I'm not one of those veteran Nick Cave and the Bad Seeds fans who have sworn by him since the days of the Birthday Party. I saw an early version of Nick Cave and the Bad Seeds bring down the house at a now long-defunct San Francisco club, the I-Beam, in the early '80s. I remember thinking that Cave and company's sound at the time reminded me of Captain Beefheart and the Magic Band.

I've dug some of Cave's albums through the years. Still, sometimes his Dracula scary voice and at-times-horrific lyrics put me off. He was one of those "interesting" artists whose albums I kept and would occasionally listen to when the mood hit.

Things came to a head with 1996's Murder Ballads. It was quite a concept. An entire album featuring Cave taking the role of various psychos, singing about killing and/or raping women, children and, during one song, a man. That album is fascinating because the performances are quite beautiful, contrasting starkly with the stories being told. It's one of the darkest albums I've ever heard, an album bereft of hope or light.

Nocturama is different. I've been listening to it for several months now. It's still too soon to tell, but I think it's one that I'll go back to year after year, just as I go back to certain Dylan and Van Morrison albums. Like the contemporary Nick Cave himself, it's really good — one of the best albums I've listened to during the past six months.

"Wonderful Life," the first track, sets the tone here. The song is a piano-driven ballad, a musically mournful song that is, surprisingly, optimistic. "Come in, babe," Cave begins, backed just by piano, and the welcome extends to anyone who wants to give this album a serious listen. "Across these purple fields/ The sun has sunk behind you/ Across these purple fields.../ Come on, admit it, babe...."

And then Cave arrives at the chorus. He sings each line differently. At times stretching out the words, or clamping down hard on them: "It's a wonderful life/ If you can find it/ If you can find it/If you can find it/ It's a wonderful life that you bring/ Ooh it's a wonderful thing."

Cave is leveling with us here, right at the outset. Yeah, life is wonderful, he states. Or at least it can be. But it's not easy. And no one is gonna hand that "wonderful life" to you. It's something you have to seek out, to uncover. Each of our lives is unique, and many of us (in the U.S. and Europe at least) can make choices. We can choose the seemingly easy route or we can search for something more.
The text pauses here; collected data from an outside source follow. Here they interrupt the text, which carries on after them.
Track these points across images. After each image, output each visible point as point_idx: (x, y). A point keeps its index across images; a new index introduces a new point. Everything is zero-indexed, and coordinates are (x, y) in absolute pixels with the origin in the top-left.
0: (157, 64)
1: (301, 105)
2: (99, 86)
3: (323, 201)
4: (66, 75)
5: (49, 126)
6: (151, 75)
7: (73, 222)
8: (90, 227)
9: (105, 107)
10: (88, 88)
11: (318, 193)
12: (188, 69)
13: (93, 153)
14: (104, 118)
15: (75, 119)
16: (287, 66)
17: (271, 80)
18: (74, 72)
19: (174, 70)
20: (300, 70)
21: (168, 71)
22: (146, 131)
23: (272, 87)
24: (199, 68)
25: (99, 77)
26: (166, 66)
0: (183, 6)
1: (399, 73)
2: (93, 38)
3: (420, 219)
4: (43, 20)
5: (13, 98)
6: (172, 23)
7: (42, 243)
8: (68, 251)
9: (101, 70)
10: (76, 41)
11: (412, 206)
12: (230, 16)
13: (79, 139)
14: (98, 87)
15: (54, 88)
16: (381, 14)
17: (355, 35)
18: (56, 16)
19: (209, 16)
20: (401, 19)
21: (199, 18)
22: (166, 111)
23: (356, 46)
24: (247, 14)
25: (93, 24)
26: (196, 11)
But to simply complain about what a drag things are is ridiculous, pathetic.. Dig the song's third verse: "We can build our dungeons in the air/ And sit and cry the blues/ We can stomp across this world/ With nails hammered through our shoes/ We can join that troubled chorus/ Who criticize and accuse/ It don't matter much/ We got nothing much to lose/ But this wonderful life."

There's a reason quite a few of the songs here are ballads. Cave wants us to hear his words. He has something to say and he doesn't want it to get lost amid loud rock 'n' roll. But he's also worked to make an album with mood changes. The rockers — the mid-tempo "Bring It On" and the furious "Dead Man in My Bed" are even more powerful coming after the beautiful ballad "Right Out of Your Hand," and before "Still in Love."

The highlight of the album is the five-plus-minute-long "Bring It On," a duet with Chris Bailey, once singer for the Brisbane punk outfit The Saints.. The song opens with a quiet rhythm and Ellis offering an opening motif on violin. The song is a promise of fidelity, commitment and support. "This garden that I built for you," Cave begins, "That you sit in now and yearn/ I will never leave it, dear/ I could not bear to return/ And find it all untended/ With the trees all bended low/ This garden is our home, dear/ And I got nowhere else to go."

Though the pace is moderate, the song builds and builds in intensity, particularly in the chorus, which Cave and Bailey sing together, and which they repeat over and over for the finale. The first time they sing these words: "So bring it on/ Bring it on/ Every little tear/ Bring it on/ Every useless fear/ Bring it on/ All your shattered dreams/ And I'll scatter them into the sea/ Into the sea."

What a beautiful image: Nick Cave, scattering the useless fears and tears and shattered dreams into the sea. Nick Cave, being there for somebody.